This is a followup to http://lkml.org/lkml/2007/8/24/280
Despite Grant's desire for a more elegant solution, there's
not much new here. I moved the API change from pci.h to
dma-mapping.h and removed the pci_ prefix from the name.
Problem Description
-------------------
On Altix, DMA may be reordered within the NUMA interconnect.
This can be a problem with Infiniband, where DMA to Completion Queues
allocated in user-space can race with data DMA. This patchset allows
a driver to associate a user-space memory region with a "dmaflush"
attribute, so that writes to the memory region flush in-flight DMA,
preventing the CQ/data race.
There are four patches in this set:
[1/4] dma: add dma_flags_set_dmaflush() to dma interface
[2/4] dma: redefine dma_flags_set_dmaflush() for sn-ia64
[3/4] dma: document dma_flags_set_dmaflush()
[4/4] mthca: allow setting "dmaflush" attribute on user-allocated memory
[+jejb to cc]
On Tue, Sep 25, 2007 at 04:58:43PM -0700, [email protected] wrote:
> This is a followup to http://lkml.org/lkml/2007/8/24/280
>
> Despite Grant's desire for a more elegant solution, there's
> not much new here.

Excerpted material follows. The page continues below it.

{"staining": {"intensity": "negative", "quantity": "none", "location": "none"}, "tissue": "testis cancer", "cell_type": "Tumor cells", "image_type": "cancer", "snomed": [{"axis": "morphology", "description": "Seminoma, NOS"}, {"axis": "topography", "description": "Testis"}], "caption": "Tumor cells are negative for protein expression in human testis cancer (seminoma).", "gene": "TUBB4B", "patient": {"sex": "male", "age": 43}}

I moved the API change from pci.h to
> dma-mapping.h and removed the pci_ prefix from the name.
Thanks - but I don't have a better idea either.

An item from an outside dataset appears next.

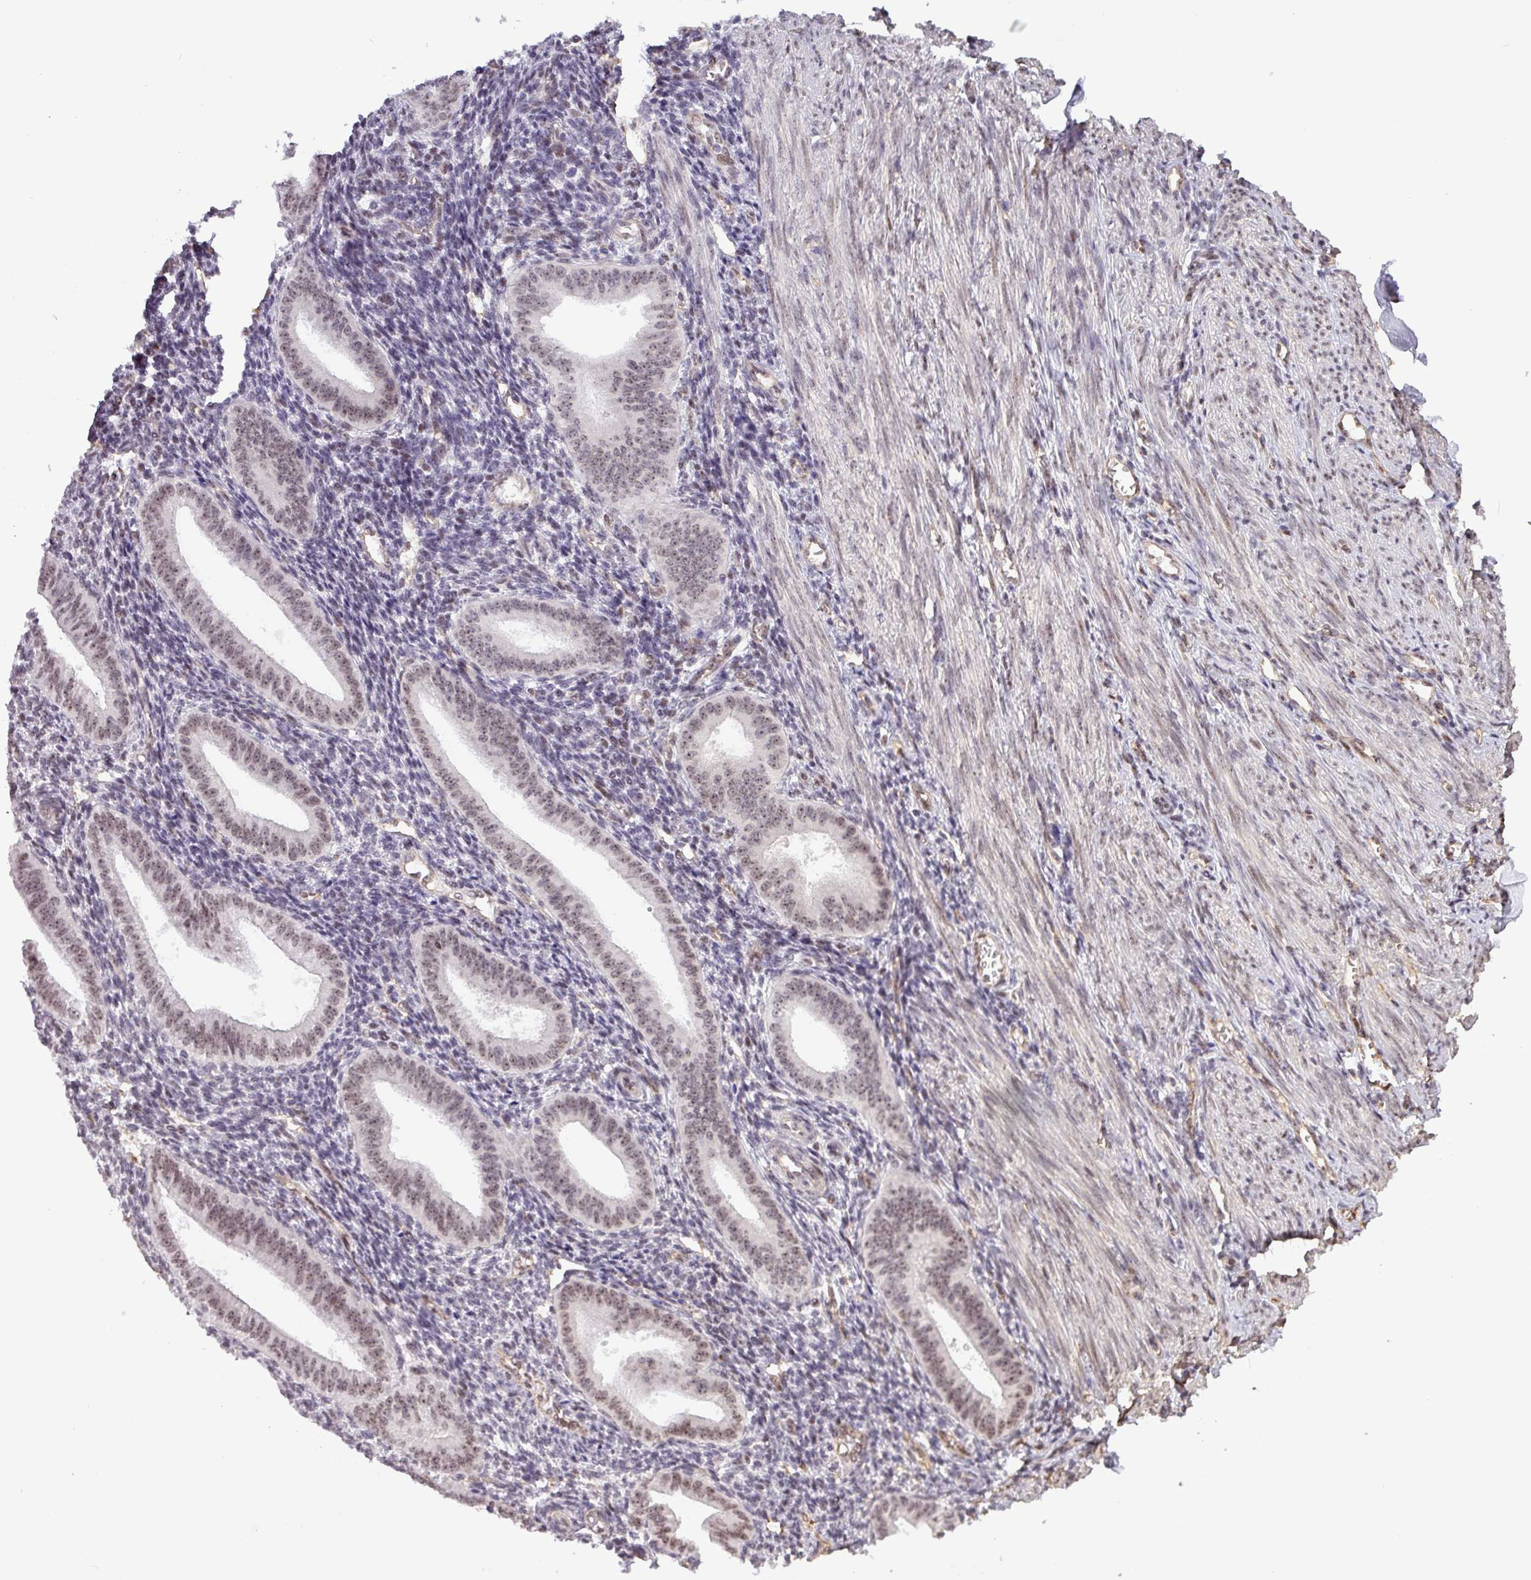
{"staining": {"intensity": "weak", "quantity": "<25%", "location": "nuclear"}, "tissue": "endometrium", "cell_type": "Cells in endometrial stroma", "image_type": "normal", "snomed": [{"axis": "morphology", "description": "Normal tissue, NOS"}, {"axis": "topography", "description": "Endometrium"}], "caption": "This histopathology image is of normal endometrium stained with immunohistochemistry to label a protein in brown with the nuclei are counter-stained blue. There is no expression in cells in endometrial stroma. Nuclei are stained in blue.", "gene": "RRN3", "patient": {"sex": "female", "age": 34}}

I think you are right to just move forward with this until
someone provides a better API.
> Problem Description
> -------------------
> On Altix, DMA may be reordered within the NUMA interconnect.
> This can be a problem with Infiniband, where DMA to Completion Queues
> allocated in user-space can race with data DMA. This patchset allows
> a driver to associate a user-space memory region with a "dmaflush"
> attribute, so that writes to the memory region flush in-flight DMA,
> preventing the CQ/data race.
Can we define this API to provide the same semantics as the memory
that dma_alloc_coherent() returns?
Did I summarize this correctly?
Defining it terms of completion queues won't mean much to most folks.
Better to add a description of completion queues to the DMA-API.txt if
necessary. dma_alloc_coherent() API is pretty well understood.
> There are four patches in this set:
>
> [1/4] dma: add dma_flags_set_dmaflush() to dma interface
Sorry - this feels like a "color of the shed" argument, but isn't
this about DMA ordering attribute?
"dmaflush" is an action and not an attribute to me.
Is dma_flags_set_coherent() better since it's doing the same thing
as dma_alloc_coherent()?
> [2/4] dma: redefine dma_flags_set_dmaflush() for sn-ia64
> [3/4] dma: document dma_flags_set_dmaflush()
This patch updates Documentation/DMA-mapping.txt. But it's a change to
the generic (not PCI specific) API described in DMA-API.txt.
Can you update that as well please?
Upon reading the "2) Platforms that permit DMA reordering", I think I
have been confusing coherency with ordering. I think I have because DMA
is leaving the "PCI domain", crossing an "unordered domain" (NUMA,
interconnect), and then finally hitting the cache coherency "domain"
when it reaches a "far away" memory controller. That's why I've
been thinking of this as a coherency problem.
The description and API uses the word "flush" (which is ok I guess) instead
of describing this in terms of enforcing DMA ordering. Any DMA write to the
"strongly ordered" region will cause _all_ inflight DMA to be visible
to cache coherency, thus preserving the illusion of strong DMA ordering.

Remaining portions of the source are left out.